> **The data**:
####################

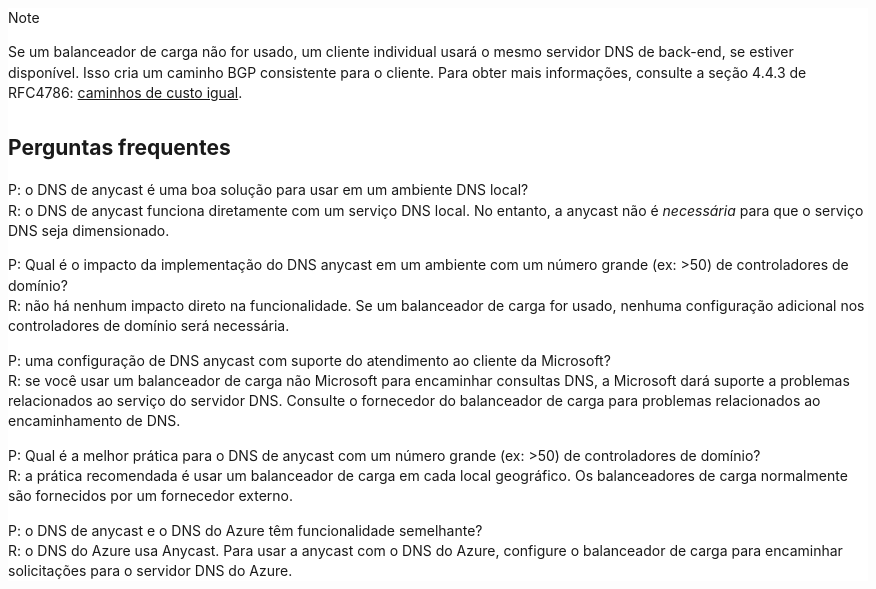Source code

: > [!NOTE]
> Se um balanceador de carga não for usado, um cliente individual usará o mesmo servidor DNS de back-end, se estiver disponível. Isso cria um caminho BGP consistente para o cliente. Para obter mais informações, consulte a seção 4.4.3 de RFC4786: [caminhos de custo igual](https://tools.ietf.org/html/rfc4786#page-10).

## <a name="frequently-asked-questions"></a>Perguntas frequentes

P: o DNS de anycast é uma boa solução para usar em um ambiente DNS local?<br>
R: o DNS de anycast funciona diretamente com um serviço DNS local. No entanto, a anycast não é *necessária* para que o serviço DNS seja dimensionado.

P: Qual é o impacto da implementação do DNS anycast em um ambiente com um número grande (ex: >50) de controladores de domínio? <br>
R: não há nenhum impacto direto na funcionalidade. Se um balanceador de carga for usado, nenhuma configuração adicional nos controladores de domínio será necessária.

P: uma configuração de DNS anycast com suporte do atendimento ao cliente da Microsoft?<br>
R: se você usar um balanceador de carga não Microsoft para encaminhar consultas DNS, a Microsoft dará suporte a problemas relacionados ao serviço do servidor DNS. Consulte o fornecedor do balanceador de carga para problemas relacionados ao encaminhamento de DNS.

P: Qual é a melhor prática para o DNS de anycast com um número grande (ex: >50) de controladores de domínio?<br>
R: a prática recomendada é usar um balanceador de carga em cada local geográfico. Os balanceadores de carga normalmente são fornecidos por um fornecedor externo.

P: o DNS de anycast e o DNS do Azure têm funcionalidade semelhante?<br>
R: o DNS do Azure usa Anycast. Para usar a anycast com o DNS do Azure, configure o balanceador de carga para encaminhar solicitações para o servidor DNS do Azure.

####################

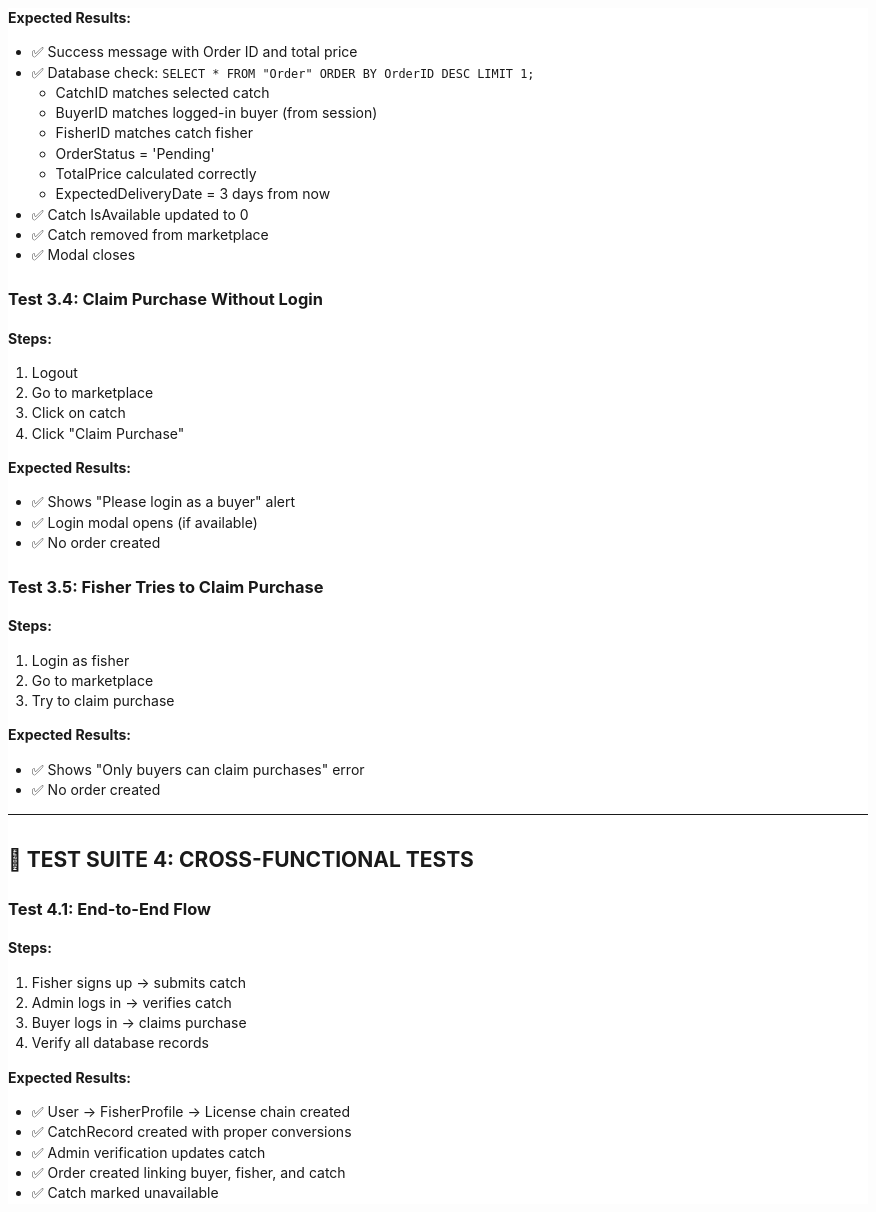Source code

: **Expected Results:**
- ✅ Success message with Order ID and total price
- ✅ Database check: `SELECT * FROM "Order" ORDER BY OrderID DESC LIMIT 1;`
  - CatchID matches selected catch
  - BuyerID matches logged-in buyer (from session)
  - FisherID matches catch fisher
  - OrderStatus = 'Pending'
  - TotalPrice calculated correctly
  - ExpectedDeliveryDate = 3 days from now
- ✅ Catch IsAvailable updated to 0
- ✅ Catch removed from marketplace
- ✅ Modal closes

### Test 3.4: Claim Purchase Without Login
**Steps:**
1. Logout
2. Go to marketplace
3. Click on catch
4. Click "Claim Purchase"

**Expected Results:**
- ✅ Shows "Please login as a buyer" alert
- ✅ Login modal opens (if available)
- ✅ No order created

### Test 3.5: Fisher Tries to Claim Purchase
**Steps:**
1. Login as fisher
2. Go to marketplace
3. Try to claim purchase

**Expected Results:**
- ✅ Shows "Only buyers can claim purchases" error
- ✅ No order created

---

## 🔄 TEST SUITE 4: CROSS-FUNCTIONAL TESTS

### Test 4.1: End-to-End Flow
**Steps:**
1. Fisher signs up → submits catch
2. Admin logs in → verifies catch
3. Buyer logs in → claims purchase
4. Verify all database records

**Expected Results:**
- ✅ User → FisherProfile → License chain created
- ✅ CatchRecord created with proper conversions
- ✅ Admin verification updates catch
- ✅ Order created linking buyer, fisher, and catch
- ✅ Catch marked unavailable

####################

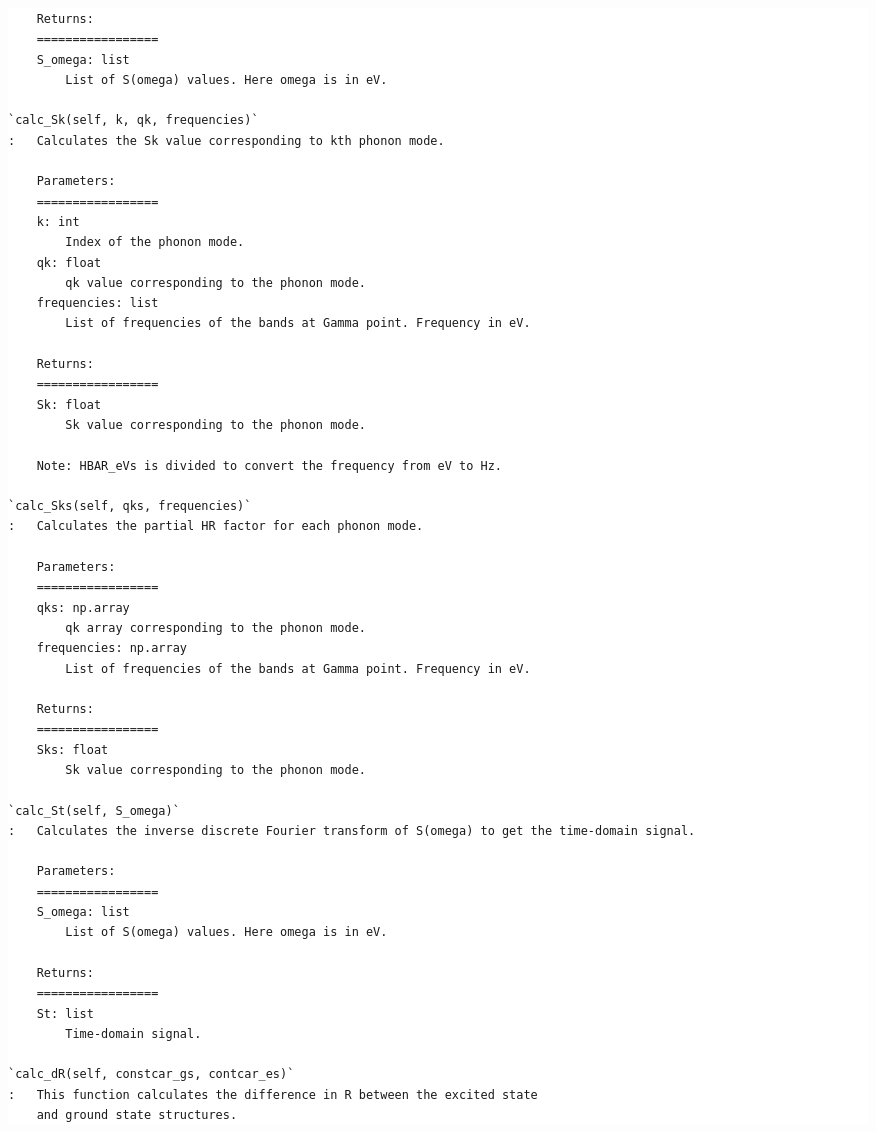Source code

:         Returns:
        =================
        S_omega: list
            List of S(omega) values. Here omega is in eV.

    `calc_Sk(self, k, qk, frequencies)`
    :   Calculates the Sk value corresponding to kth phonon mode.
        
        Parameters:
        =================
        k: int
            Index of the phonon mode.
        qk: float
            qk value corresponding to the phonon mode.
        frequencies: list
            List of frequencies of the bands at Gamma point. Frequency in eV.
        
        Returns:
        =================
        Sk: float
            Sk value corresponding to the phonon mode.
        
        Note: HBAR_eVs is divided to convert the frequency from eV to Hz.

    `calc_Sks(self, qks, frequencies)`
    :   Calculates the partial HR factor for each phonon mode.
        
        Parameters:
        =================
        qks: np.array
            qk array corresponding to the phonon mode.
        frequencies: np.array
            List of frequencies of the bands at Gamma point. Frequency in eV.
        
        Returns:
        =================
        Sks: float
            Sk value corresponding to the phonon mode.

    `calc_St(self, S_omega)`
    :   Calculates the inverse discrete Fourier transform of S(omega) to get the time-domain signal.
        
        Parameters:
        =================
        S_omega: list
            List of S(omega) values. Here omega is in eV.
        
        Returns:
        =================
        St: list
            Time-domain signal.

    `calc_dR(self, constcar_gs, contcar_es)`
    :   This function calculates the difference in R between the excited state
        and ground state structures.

####################

> **Brief**: Put the lines above into a numbered list, beginning at the line that contains "P: uma configuração" and stopping after the line that contains "R: o DNS do". Omit any blank lines.

> **Exercise answer**:
1. P: uma configuração de DNS anycast com suporte do atendimento ao cliente da Microsoft?<br>
2. R: se você usar um balanceador de carga não Microsoft para encaminhar consultas DNS, a Microsoft dará suporte a problemas relacionados ao serviço do servidor DNS. Consulte o fornecedor do balanceador de carga para problemas relacionados ao encaminhamento de DNS.
3. P: Qual é a melhor prática para o DNS de anycast com um número grande (ex: >50) de controladores de domínio?<br>
4. R: a prática recomendada é usar um balanceador de carga em cada local geográfico. Os balanceadores de carga normalmente são fornecidos por um fornecedor externo.
5. P: o DNS de anycast e o DNS do Azure têm funcionalidade semelhante?<br>
6. R: o DNS do Azure usa Anycast. Para usar a anycast com o DNS do Azure, configure o balanceador de carga para encaminhar solicitações para o servidor DNS do Azure.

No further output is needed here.